Les syndicats de Radio France ont reconduit mardi leur grève pour 24 heures et demandé à Fleur Pellerin de jouer le rôle de médiatrice, à la veille de la présentation par le PDG Mathieu Gallet d'un plan de suppressions d'emplois qui va, selon eux, durcir un mouvement déjà dans l'impasse.
Lors d'une nouvelle assemblée générale, plus de 500 salariés ont voté à l'unanimité à main levée la poursuite du mouvement, entré mardi dans sa 20e journée. Il s'agit de la grève la plus longue de l'histoire de Radio France et elle pourrait, selon des syndicalistes, se prolonger encore toute la semaine.
Affaibli par des révélations sur ses dépenses, Mathieu Gallet, cible d'une motion de défiance du personnel la semaine dernière, présentera mercredi lors d'un Comité central d'entreprise extraordinaire son plan stratégique pour redresser les comptes du groupe (4.600 salariés), en déficit de 21,3 millions d'euros cette année.
Parmi les économies envisagées, 300 à 380 départs volontaires, assortis de 50 créations de postes dans des métiers nouveaux à Radio France (soit une réduction nette d'effectifs de 250 à 330 emplois), la suppression de la diffusion en ondes longues et moyennes, une réduction de la taille des deux orchestres de Radio France et une réforme de France Musique.
Les grévistes ont démarré la grève le 19 mars sur des revendications spécifiques (maintien du service de nettoyage, des programmes locaux de France Bleu, des orchestres). Mais tous s'attendent à un durcissement du mouvement après l'annonce du plan de suppressions d'emplois, désormais au coeur du conflit.
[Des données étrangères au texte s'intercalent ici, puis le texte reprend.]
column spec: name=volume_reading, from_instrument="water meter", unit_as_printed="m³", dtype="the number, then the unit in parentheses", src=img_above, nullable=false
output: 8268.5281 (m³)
Ils réclament désormais au gouvernement un médiateur, jugeant Mathieu Gallet "discrédité". Mardi après-midi, l'intersyndicale a demandé à la ministre de la Culture Fleur Pellerin de jouer elle-même ce rôle. Sans réponse sur ce point mardi soir, ils gardaient bon espoir qu'un médiateur serait finalement nommé.
Le numéro un de la CGT, Philippe Martinez, est intervenu dans le conflit en jugeant nécessaire le départ de Mathieu Gallet : "Les grévistes aujourd'hui considèrent que ce n'est plus l'interlocuteur qu'il faut avoir en face d'eux", a-t-il déclaré sur Canal+. Le départ de Mathieu Gallet "n'est pas la seule solution" mais "on est arrivé à un point de non retour" dans ce conflit.
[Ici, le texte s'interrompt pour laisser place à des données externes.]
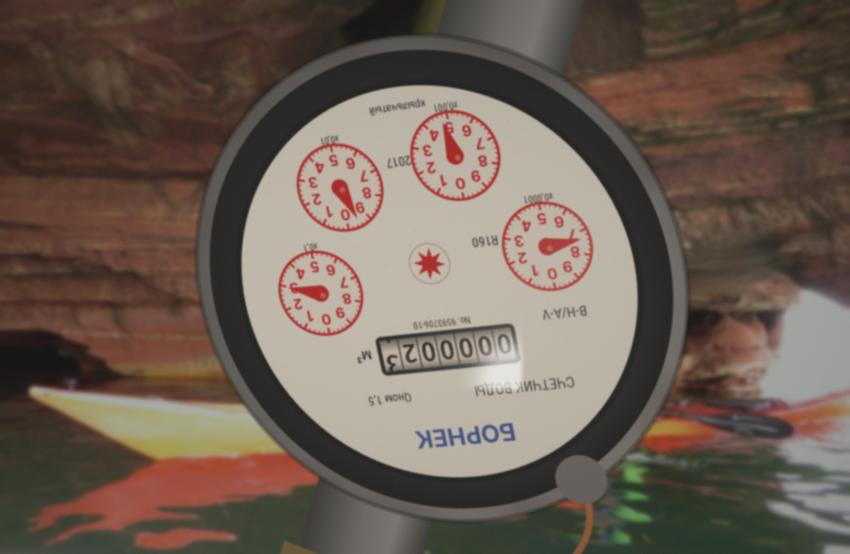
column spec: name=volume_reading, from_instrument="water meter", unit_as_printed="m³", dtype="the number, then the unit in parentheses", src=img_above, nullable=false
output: 23.2947 (m³)
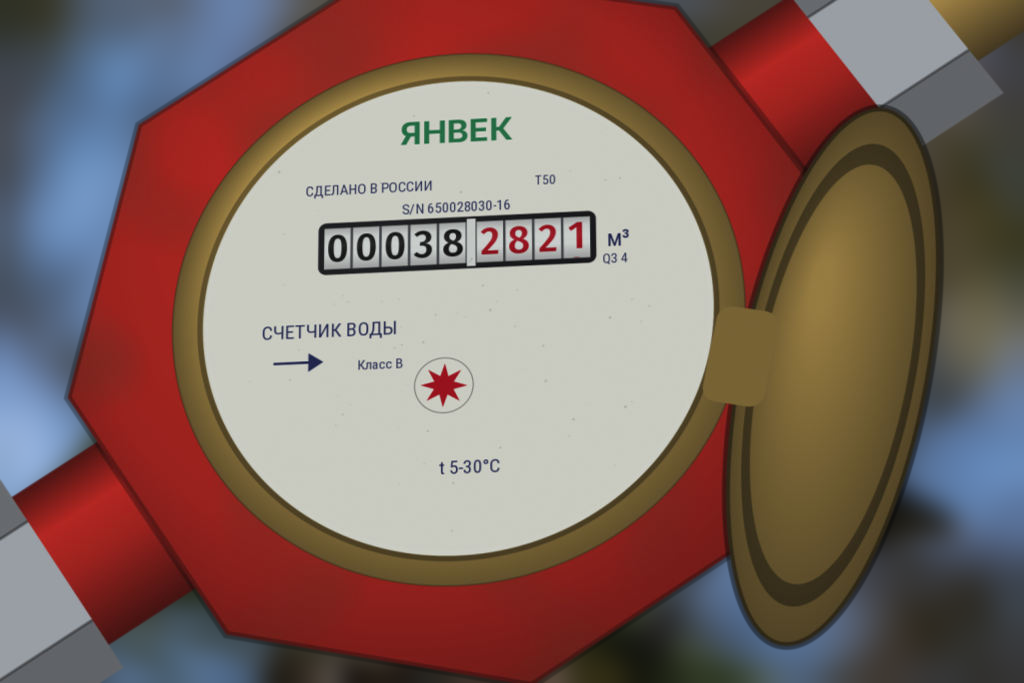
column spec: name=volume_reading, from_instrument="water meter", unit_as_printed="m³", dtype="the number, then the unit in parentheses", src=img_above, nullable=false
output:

"Mercredi, lors du CCE, nous dirons que ce projet n'est pas acceptable et que la seule voie est une médiation", a averti Jean-Paul Quennesson (SUD) lors de l'AG.
"Nous sommes arrivés à un tournant à cause du plan de suppressions d'emplois", a renchéri Lionel Thompson (CGT). "Nous ne pouvons accepter ce plan", a insisté Philippe Ballet (Unsa).
Les salariés des services informatiques ont rejoint la grève mardi. En revanche, après une journée de grève vendredi, le SNJ (journalistes) restait en dehors du mouvement, mais pourrait s'y joindre après le CCE.
- "Silence radio" -
Outre les suppressions d'emplois, le plan stratégique présenté mercredi, dont l'AFP a obtenu copie, prévoit l'arrêt de la diffusion en ondes longues et moyennes (16 millions d'euros d'économies) et une réforme de France Musique, recentrée sur une grille plus musicale et complétée par des webradios thématiques. "France Musique va devenir un robinet à musique", a déploré Aline Payet (CGT).
Pour faire entendre la voix des journalistes, largement non-grévistes jusqu'ici, le président de la SDJ Ludovic Piedtenu a publié mardi une tribune où il dénonce à son tour le plan de départs. "La perspective, douloureuse, d?une nouvelle semaine de +silence radio+ se profile. Un plan de départs volontaires élevé est de nature à déstabiliser l'entreprise", a-t-il écrit.
Les musiciens des orchestres ont lancé mardi soir une pétition contre la réduction de leurs formations, signée par plusieurs personnalités allant de Jacques Attali à de grands noms de la musique comme Natalie Dessay.
Sur internet, une pétition en faveur du mouvement social à Radio France a déjà réuni plus de 21.000 signatures, selon les syndicats.
Un nouvelle AG est prévue mercredi juste avant le CCE, qui démarre à 11H00. A 09H30, Mathieu Gallet sera auditionné par la commission des Affaires culturelles de l'Assemblée.